Drivesmart column: Please, not so close

This must have been Following Too Closely Week in British Columbia.

By Tim Schewe

This must have been Following Too Closely Week in British Columbia. I received the story of an incident in Sooke, an analysis of a video from Richmond and was subjected to this dangerous behaviour myself. You might be able to get away with ignoring the Motor Vehicle Act, but the laws of physics will eventually prevail.

The story out of Sooke goes like this:

“I’ve just witnessed the most inconsistent driver I’ve EVER SEEN in my 38 years of driving!

“A black car passed me on the four lanes towards Sooke. He gets behind a pickup and commences to follow between 20 to five feet, maybe even LESS a couple times, all the way to Sooke. I was waiting for them to crash he was so close!!!

“When the pickup turned off he’s right on the bumper of the next driver.

“Now here’s the crazy part: He signals properly going through the traffic circle and signals to go into Village foods.

“So he KNOWS how to drive properly yet tailgates like the most ignorant driver on the road…”

Last Wednesday afternoon I was traveling in the right hand lane northbound on the south side of the Malahat.

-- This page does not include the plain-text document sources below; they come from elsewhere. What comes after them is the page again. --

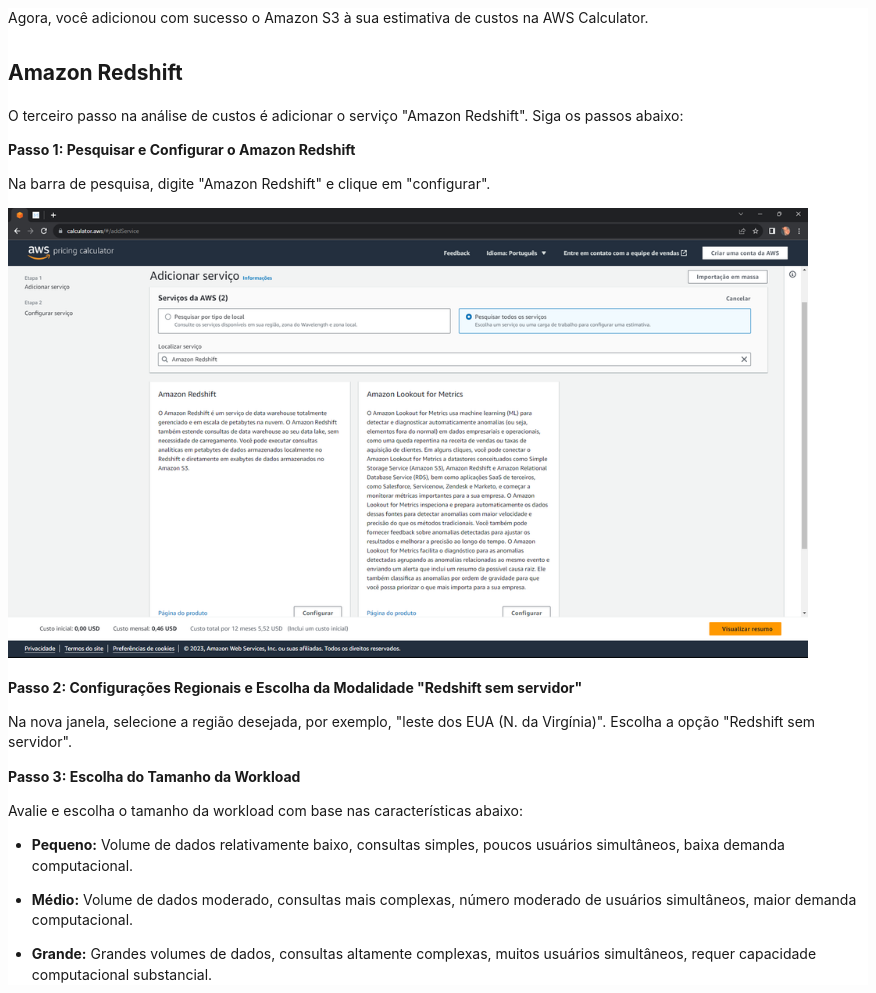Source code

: Agora, você adicionou com sucesso o Amazon S3 à sua estimativa de custos na AWS Calculator.

## Amazon Redshift

O terceiro passo na análise de custos é adicionar o serviço "Amazon Redshift". Siga os passos abaixo:

**Passo 1: Pesquisar e Configurar o Amazon Redshift**

Na barra de pesquisa, digite "Amazon Redshift" e clique em "configurar".

<img src="./../../assets/analise_custo/image-12.png" width="800px">

**Passo 2: Configurações Regionais e Escolha da Modalidade "Redshift sem servidor"**

Na nova janela, selecione a região desejada, por exemplo, "leste dos EUA (N. da Virgínia)". Escolha a opção "Redshift sem servidor".

**Passo 3: Escolha do Tamanho da Workload**

Avalie e escolha o tamanho da workload com base nas características abaixo:

- **Pequeno:** Volume de dados relativamente baixo, consultas simples, poucos usuários simultâneos, baixa demanda computacional.

- **Médio:** Volume de dados moderado, consultas mais complexas, número moderado de usuários simultâneos, maior demanda computacional.

- **Grande:** Grandes volumes de dados, consultas altamente complexas, muitos usuários simultâneos, requer capacidade computacional substancial.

I had just entered the 70 km/h zone on the south side when I heard a loud air horn sound behind me. A glance in my rear view mirror showed nothing for a few moments but the shiny chrome grille of a green dump truck pulling a pup trailer.

Apparently he did not want to slow down or change lanes.

The drivers in these two stories knew they were wrong.

The one in Sooke made a deliberate choice to ignore common sense. Hopefully he has not fallen into the trap of letting this become his default setting because nothing bad has happened from it, yet.

In my case it was either the driver not wanting to slow on the hill or he had a momentary lapse of attention and was warning me of an impending collision because of it.

The video in the Richmond article shows typical following distances on B.C.’s highways today.

ICBC no longer publishes detailed collision data by contributing factor as it did years ago. However, a document from 2007 shows following distance at No. 7 in the list of top 10 causes of collisions.

This behaviour does not make the top 10 in traffic tickets issued during 2017 though. Police wrote about 2,000 tickets for following too closely in general and 48 for commercial vehicle following too closely specifically. This is about 0.5 per cent of the total number of tickets issued that year.

Please, not so close! Leave at least two seconds’ distance between vehicles. The risk may be comfortable for you but it’s not the smart choice.